— Task objective —
Could you transcribe every record below exactly, leaving out any pictures?

— Data under study —
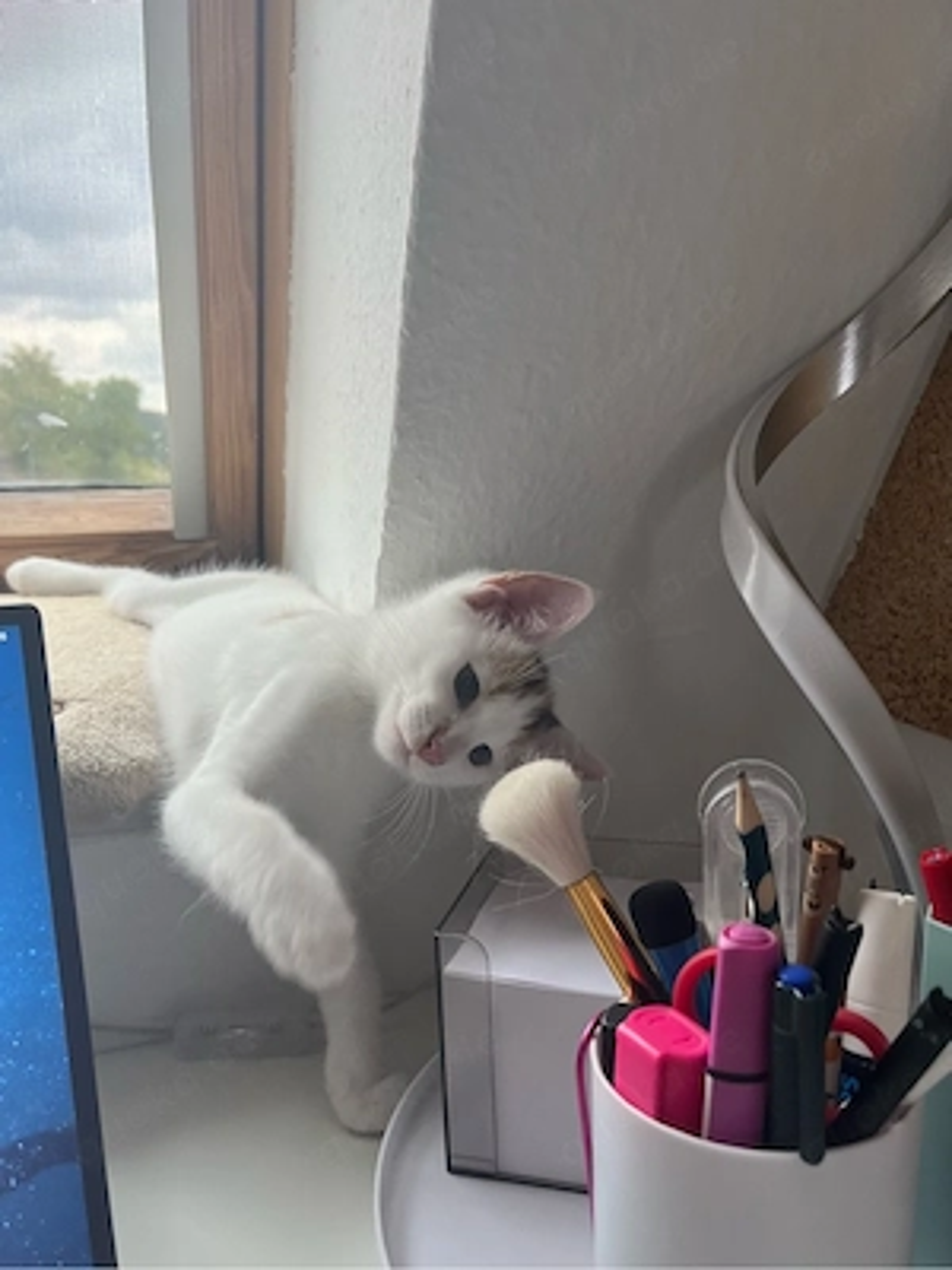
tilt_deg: -14.1
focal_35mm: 26
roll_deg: +3.1
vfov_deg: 67.3
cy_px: 635
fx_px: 953
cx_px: 476
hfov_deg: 53.1
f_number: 1.6
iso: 125
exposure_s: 1/109
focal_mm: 5.1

— Response to the task —
tilt_deg: -14.1
focal_35mm: 26
roll_deg: +3.1
vfov_deg: 67.3
cy_px: 635
fx_px: 953
cx_px: 476
hfov_deg: 53.1
f_number: 1.6
iso: 125
exposure_s: 1/109
focal_mm: 5.1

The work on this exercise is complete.